Reaksi alergi disebabkan karena sistem kekebalan tubuh salah mengidentifikasi alergen. Alergen dianggap membahayakan tubuh, padahal sebenarnya tidak. Saat terpapar dengan alergen, terbentuk antibodi yang disebut Imunoglobulin E (IgE). Saat terjadi kontak dengan alergen tersebut, produksi lgE akan meningkat sebagai reaksi tubuh. Terjadinya produksi lgE akan memicu pelepasan histamin, yang menimbulkan gejala alergi.

Beberapa substansi pemicu alergi (alergen) yang umum ditemui meliputi:

  • Makanan tertentu, seperti makanan laut, susu, telur, dan kacang-kacangan;

  • Bulu hewan, tungau, serbuk sari, atau debu;

  • Gigitan serangga, misalnya sengatan lebah;

  • Obat-obatan tertentu, misalnya antibiotik Penisillin; dan

  • Bahan kimia tertentu, seperti sabun, sampo, parfum, atau bahan lateks.

 

Gejala Alergi

Gejala alergi umumnya timbul beberapa saat hingga beberapa jam setelah tubuh terpapar dengan alergen. Gejala alergi yang umum ditemui, antara lain:

  • Ruam kemerahan pada kulit;

  • Gatal pada kulit yang mengalami ruam;

  • Bersin dan batuk;

  • Sesak napas;

  • Hidung berair;

  • Bengkak pada bagian tubuh yang terpapar dengan alergen, misalnya pada wajah, mulut, lidah, dan tenggorokan;

  • Mata merah, berair, dan gatal; dan

  • Mual, muntah, sakit perut, atau diare.

Beberapa gejala yang disebutkan di atas adalah gejala yang intensitasnya ringan sampai sedang. Gejala alergi yang berat, dapat memicu reaksi anafilaksis yang bisa meningkatkan risiko kematian.

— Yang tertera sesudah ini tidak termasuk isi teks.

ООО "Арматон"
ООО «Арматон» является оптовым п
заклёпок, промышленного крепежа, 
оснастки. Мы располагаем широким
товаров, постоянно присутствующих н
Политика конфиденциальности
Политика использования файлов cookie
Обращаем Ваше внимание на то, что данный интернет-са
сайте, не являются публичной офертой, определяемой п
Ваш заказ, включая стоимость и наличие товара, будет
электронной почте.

Pada gejala yang berat ini, penderita harus segera dibawa ke rumah sakit untuk mendapatkan penanganan segera. Gejalanya, antara lain:

  • Sesak napas yang berat;

  • Pusing;

  • Tekanan darah turun drastis;

  • Mual dan muntah;

  • Ruam kemerahan yang luas pada kulit;

  • Denyut nadi cepat tapi lemah; dan

  • Pingsan atau tidak sadarkan diri.

Baca juga: Alergi Dapat Sebabkan Infeksi Telinga, Ini Sebabnya

 

Diagnosis Alergi

Dokter akan mendiagnosis alergi dengan beberapa langkah di bawah ini:

  • Memeriksa riwayat perjalanan penyakit secara rinci, riwayat penyakit alergi pada keluarga atau kedua orangtua, juga termasuk.

  • Pemeriksaan fisik untuk mendapatkan tanda-tanda alergi pada tubuh pengidap.

  • Tes Tempel (Patch Test). Tes ini merupakan suatu pemeriksaan yang cukup aman untuk mendiagnosis alergi. Caranya adalah dengan meletakkan satu jenis alergen pada sebuah plester yang kemudian ditempelkan pada permukaan kulit pengidap selama dua hari. Kemudian, reaksi kulit yang timbul akan diamati.

  • Tes Tusuk Kulit (Skin Prick Test). Pemeriksaan ini digunakan untuk mengetahui alergi pada makanan, obat-obatan, alergen udara, atau racun serangga. Permukaan kulit pengidap akan ditetesi cairan alergen, kemudian ditusuk secara perlahan dengan jarum halus dan diamati reaksi yang timbul. Jika muncul benjolan merah dan gatal dalam waktu 15 menit pada permukaan kulit, pengidap dinyatakan positif alergi terhadap alergen tersebut.

  • Pemeriksaan Darah. Pemeriksaan ini digunakan untuk mengukur kadar IgE tertentu dalam darah.

  • Tes Eliminasi Makanan. Tes ini dilakukan dengan cara menghindari jenis makanan tertentu yang diduga sebagai pemicu alergi, kemudian diamati perbedaan reaksi dan gejala yang dialami pengidap. Tes ini harus dilakukan di bawah pengawasan dokter, karena dapat memicu timbulnya gejala alergi yang cukup berat.

 

Pengobatan Alergi

Pengobatan utama pada alergi adalah menghindari alergen yang memicu munculnya gejala alergi. Selain itu, terdapat beberapa obat-obatan yang bisa mengendalikan gejala alergi yang muncul.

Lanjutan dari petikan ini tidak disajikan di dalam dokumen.